"I say, what a teacher! Do you want your ears plucked?"
But to talk of "plucking" ears also appeared incorrect to me. One could "pluck" grass and flowers and nuts, but not ears. They tried to prove to me that ears could be plucked, but they did not convince me, and I said triumphantly:
"Anyhow, you have not plucked my ears."
All around me I saw much cruel insolence, filthy shamelessness. It was far worse here than in the Kunavin streets, which were full of "houses of resort" and "street-walkers." Beneath the filth and brutality in Kunavin there was a something which made itself felt, and which seemed to explain it all—a strenuous, half-starved existence and hard work. But here they were overfed and led easy lives, and the work went on its way without fuss or worry. A corrosive, fretting weariness brooded over all.
My life was hard enough, anyhow, but I felt it still harder when grandmother came to see me. She would appear from the black flight of steps, enter the kitchen, cross herself before the icon, and then bow low to her younger sister. That bow bent me down like a heavy weight, and seemed to smother me.
"Ah, Akulina, is it you?" was my mistress's cold and negligent greeting to grandmother.
I should not have recognized grandmother.
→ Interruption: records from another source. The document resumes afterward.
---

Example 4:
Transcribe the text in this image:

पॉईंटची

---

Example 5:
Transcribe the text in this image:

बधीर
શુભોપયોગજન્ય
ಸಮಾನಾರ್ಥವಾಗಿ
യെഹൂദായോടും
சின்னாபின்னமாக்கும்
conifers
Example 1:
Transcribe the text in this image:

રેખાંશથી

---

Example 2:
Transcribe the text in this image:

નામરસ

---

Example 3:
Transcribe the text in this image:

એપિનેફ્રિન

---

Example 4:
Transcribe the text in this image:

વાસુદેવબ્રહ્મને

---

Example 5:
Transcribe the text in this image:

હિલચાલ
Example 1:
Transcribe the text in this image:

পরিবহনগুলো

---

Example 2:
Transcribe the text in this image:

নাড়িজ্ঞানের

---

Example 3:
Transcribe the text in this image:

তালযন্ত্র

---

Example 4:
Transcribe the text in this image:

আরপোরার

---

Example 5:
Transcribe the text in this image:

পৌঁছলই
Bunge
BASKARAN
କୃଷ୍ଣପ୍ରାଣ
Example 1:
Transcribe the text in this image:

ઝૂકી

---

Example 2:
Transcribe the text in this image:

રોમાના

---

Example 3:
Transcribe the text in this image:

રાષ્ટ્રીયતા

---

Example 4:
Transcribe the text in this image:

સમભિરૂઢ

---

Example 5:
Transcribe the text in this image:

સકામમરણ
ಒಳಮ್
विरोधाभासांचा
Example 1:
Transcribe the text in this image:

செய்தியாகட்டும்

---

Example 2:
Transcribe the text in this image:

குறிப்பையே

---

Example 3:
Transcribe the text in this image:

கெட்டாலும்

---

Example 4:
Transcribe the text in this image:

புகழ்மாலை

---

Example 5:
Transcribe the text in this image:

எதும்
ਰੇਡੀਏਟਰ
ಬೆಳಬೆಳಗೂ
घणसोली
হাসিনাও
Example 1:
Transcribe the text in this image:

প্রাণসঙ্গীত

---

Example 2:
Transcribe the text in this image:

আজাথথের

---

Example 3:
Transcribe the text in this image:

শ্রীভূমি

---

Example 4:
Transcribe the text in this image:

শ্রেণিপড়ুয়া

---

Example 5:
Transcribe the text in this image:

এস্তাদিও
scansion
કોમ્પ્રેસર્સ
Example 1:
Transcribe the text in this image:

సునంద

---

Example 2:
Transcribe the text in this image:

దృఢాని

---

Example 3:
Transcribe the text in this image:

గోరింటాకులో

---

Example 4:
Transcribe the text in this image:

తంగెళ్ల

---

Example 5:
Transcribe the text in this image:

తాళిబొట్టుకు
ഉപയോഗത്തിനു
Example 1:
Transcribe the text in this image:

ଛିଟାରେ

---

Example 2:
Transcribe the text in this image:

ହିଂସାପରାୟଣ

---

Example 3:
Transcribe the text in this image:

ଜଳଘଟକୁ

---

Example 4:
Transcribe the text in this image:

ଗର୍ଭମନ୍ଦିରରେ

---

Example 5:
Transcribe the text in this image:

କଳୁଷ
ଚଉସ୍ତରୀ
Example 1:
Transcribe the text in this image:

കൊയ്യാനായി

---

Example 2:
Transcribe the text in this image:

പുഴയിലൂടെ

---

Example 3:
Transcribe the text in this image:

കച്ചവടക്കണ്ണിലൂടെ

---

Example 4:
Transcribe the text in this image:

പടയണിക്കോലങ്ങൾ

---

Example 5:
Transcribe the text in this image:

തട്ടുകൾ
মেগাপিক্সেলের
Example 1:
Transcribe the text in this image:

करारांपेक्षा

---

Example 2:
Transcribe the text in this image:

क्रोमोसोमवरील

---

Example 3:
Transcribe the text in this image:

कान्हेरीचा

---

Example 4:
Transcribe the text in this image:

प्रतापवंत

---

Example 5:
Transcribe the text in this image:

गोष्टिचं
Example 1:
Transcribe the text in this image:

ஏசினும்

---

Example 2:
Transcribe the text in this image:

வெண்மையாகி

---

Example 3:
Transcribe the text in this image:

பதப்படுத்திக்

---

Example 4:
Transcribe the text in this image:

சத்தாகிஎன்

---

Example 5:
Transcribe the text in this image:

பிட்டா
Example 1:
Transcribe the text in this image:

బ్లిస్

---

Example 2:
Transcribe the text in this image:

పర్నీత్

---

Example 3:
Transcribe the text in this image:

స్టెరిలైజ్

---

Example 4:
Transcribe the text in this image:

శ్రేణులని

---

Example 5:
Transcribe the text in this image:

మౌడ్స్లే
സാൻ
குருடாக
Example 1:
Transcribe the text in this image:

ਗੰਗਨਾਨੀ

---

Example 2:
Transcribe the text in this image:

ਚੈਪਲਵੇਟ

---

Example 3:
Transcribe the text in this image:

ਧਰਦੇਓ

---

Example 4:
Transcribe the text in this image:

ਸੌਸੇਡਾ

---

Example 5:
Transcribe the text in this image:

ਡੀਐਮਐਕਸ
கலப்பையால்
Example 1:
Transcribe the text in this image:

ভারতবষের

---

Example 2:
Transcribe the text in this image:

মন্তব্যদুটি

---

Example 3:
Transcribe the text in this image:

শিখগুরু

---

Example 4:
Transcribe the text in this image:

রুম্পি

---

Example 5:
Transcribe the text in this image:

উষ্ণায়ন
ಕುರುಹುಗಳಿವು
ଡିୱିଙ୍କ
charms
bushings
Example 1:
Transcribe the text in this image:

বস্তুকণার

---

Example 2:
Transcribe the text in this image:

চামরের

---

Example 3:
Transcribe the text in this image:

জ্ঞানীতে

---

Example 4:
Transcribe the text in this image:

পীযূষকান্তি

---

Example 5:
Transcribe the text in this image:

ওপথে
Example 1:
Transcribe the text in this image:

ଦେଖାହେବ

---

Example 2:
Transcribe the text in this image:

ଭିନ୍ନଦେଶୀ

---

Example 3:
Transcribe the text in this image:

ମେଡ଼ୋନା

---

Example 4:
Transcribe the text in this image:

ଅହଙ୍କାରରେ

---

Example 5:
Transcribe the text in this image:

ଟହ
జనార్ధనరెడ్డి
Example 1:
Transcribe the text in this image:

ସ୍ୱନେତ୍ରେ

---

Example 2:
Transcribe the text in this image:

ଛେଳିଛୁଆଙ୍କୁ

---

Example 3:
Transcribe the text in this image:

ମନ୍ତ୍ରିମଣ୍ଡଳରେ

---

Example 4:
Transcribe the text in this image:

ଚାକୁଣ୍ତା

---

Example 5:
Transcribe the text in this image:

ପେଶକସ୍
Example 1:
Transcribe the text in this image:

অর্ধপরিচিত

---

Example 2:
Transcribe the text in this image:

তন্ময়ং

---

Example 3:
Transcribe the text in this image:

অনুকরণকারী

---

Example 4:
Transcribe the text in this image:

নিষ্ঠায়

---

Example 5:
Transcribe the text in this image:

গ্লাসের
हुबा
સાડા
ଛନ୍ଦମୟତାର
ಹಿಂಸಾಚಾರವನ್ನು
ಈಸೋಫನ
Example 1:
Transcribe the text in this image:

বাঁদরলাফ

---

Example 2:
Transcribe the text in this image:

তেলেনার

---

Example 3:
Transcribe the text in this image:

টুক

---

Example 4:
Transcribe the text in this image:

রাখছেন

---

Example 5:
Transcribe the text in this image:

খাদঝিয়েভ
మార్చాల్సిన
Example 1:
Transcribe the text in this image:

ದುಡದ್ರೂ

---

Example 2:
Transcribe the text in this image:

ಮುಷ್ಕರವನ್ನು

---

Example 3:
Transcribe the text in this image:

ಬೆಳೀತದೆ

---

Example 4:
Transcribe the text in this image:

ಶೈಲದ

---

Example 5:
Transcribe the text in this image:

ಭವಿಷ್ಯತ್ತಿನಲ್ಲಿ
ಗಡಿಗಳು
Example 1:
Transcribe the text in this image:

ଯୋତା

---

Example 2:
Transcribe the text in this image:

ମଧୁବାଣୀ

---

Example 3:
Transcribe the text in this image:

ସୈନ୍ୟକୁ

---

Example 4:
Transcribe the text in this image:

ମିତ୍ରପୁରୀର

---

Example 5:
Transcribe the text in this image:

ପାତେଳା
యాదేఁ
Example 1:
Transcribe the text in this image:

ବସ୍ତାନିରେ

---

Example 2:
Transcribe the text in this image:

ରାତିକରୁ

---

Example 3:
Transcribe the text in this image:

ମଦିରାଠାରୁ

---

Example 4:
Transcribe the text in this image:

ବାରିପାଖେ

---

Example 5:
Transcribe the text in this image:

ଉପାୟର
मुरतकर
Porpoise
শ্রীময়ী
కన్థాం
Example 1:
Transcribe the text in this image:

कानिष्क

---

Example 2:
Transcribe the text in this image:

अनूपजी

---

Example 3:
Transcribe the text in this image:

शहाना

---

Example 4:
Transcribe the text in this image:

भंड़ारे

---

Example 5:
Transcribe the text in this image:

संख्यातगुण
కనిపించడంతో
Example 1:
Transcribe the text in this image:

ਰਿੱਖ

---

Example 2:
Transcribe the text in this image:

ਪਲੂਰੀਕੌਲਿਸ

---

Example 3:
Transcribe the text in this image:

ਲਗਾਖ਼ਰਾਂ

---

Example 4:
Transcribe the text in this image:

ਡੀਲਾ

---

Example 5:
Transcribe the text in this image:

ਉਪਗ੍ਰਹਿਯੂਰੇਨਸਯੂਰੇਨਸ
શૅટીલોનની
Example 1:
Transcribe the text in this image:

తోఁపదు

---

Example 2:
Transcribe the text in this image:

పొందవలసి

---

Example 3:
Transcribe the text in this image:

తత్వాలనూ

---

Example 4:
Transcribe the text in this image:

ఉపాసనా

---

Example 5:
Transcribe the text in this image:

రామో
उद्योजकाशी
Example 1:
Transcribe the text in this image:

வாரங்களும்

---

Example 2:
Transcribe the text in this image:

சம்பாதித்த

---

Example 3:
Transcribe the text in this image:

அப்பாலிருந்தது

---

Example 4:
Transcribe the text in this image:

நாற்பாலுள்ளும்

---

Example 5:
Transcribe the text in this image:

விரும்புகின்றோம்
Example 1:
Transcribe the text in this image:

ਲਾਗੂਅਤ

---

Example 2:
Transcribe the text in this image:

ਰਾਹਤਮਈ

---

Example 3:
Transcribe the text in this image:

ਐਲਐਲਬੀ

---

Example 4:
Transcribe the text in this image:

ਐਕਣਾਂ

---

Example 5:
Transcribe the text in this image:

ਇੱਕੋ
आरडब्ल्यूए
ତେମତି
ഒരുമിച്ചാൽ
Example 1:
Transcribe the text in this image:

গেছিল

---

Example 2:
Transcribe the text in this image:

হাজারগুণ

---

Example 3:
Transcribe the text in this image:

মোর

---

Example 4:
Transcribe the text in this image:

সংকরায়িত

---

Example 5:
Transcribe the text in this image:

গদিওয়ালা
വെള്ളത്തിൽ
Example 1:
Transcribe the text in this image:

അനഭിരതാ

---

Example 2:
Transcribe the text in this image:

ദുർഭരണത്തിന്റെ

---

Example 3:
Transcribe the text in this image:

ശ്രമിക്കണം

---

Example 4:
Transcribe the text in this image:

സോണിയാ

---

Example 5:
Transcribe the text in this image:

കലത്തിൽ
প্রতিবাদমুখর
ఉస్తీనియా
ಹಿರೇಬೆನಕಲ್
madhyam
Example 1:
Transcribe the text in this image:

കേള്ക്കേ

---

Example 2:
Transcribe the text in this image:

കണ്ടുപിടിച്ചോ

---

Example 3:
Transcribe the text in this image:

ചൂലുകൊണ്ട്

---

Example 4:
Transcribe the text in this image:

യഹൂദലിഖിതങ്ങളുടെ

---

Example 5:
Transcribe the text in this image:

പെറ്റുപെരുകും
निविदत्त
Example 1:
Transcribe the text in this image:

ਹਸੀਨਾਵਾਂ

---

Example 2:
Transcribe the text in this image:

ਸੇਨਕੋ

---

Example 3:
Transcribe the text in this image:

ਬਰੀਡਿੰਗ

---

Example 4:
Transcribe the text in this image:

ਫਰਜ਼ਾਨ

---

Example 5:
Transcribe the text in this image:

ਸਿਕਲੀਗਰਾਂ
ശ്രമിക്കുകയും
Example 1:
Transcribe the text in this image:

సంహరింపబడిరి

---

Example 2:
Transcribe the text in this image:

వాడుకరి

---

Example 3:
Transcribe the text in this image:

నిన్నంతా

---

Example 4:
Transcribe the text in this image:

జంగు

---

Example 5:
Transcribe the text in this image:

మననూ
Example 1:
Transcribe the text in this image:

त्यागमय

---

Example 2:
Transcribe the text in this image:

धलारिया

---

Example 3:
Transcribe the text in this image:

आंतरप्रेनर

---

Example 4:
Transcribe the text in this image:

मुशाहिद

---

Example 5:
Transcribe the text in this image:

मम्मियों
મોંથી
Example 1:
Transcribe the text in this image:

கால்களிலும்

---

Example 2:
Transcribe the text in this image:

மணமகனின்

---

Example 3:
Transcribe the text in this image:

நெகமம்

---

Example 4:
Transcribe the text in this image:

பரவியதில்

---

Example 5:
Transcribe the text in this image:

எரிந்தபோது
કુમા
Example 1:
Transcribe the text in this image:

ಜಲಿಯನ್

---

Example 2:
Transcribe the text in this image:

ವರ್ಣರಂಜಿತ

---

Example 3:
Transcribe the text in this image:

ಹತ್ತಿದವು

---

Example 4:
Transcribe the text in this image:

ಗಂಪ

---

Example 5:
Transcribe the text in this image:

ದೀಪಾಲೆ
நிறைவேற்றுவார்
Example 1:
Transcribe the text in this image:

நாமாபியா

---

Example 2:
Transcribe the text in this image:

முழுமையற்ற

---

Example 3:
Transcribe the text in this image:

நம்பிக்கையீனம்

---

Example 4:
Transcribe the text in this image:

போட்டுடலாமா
Her lips modestly compressed, her face changed out of knowledge, she set herself quietly on a bench near the door, keeping silence like a guilty creature, except when she answered her sister softly and submissively. This was torture to me, and I used to say angrily: "What are you sitting there for?"
Winking at me kindly, she replied:
"You be quiet. You are not master here.".
"He is always meddling in matters which do not concern him, however we beat him or scold him," and the mistress was launched on her complaints.